Blair and his colleagues looked at data on 25,174 men who were followed for an average of 10 years. All were given exercise tests to determine their fitness. Thirteen percent were obese, 46% were overweight and 41% were of normal weight. About 50% of the obese men had low fitness.

The findings appear in a recent issue of the Journal of the American Medical Assn.

Obese men with low fitness had 2.3 times the risk of dying compared with obese men who were not unfit. In contrast, obese men who started the study with cardiovascular disease had 2.4 times the risk of dying, compared with similar men who started the study without it.

Obese men who had high cholesterol had a 70% greater risk of dying than did similar men without high cholesterol. Obese men with diabetes or who were current smokers had 50% greater risks, and obese men with high blood pressure had a 10% greater risk.

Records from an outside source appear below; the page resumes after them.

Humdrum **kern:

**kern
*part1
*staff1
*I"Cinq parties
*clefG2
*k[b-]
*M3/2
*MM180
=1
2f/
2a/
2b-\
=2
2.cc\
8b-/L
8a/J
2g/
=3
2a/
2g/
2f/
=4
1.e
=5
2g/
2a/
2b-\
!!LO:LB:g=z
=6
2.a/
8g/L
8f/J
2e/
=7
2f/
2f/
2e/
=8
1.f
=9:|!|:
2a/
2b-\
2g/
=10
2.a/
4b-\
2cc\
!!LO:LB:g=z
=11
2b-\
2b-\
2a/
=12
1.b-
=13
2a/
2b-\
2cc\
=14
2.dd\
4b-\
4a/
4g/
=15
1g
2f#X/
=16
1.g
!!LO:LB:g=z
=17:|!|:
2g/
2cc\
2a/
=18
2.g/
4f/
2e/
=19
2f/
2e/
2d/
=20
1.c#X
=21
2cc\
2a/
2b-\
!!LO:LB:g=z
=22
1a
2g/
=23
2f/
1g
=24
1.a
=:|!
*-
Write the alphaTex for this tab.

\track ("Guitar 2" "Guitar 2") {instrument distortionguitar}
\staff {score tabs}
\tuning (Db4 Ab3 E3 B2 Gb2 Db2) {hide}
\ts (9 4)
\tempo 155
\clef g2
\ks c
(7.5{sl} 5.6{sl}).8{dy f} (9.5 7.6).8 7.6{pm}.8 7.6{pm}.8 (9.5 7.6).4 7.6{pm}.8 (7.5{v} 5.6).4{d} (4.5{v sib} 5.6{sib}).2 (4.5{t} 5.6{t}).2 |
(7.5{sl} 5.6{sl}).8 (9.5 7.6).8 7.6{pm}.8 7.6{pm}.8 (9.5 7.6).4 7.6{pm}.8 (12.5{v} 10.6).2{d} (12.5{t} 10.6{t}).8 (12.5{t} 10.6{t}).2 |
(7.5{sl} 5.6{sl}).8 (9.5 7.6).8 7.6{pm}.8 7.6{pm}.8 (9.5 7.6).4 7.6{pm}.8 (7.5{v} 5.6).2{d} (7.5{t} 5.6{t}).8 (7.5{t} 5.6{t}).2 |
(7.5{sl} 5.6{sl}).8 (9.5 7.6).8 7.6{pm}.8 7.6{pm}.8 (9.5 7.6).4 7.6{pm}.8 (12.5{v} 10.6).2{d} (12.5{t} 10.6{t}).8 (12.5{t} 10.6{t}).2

"Even I, with my biases, was a little surprised to see that low fitness was actually a stronger predictor of mortality than was diabetes, high blood pressure, high cholesterol or current smoking," said Blair, a longtime proponent of the health value of regular physical activity.

And because low fitness is far more common than, for instance, diabetes, physical activity could have an even greater importance in saving lives, Blair said. Up to 44% of deaths among the obese could have been prevented by exercise, compared with 9% of deaths if diabetes had been prevented, he said.

To Blair, America's preoccupation with the mirror and scale is misplaced. "For many of us, no amount of dieting or exercise will make us have the physique of models and movie stars," he said. "It's an unattainable goal."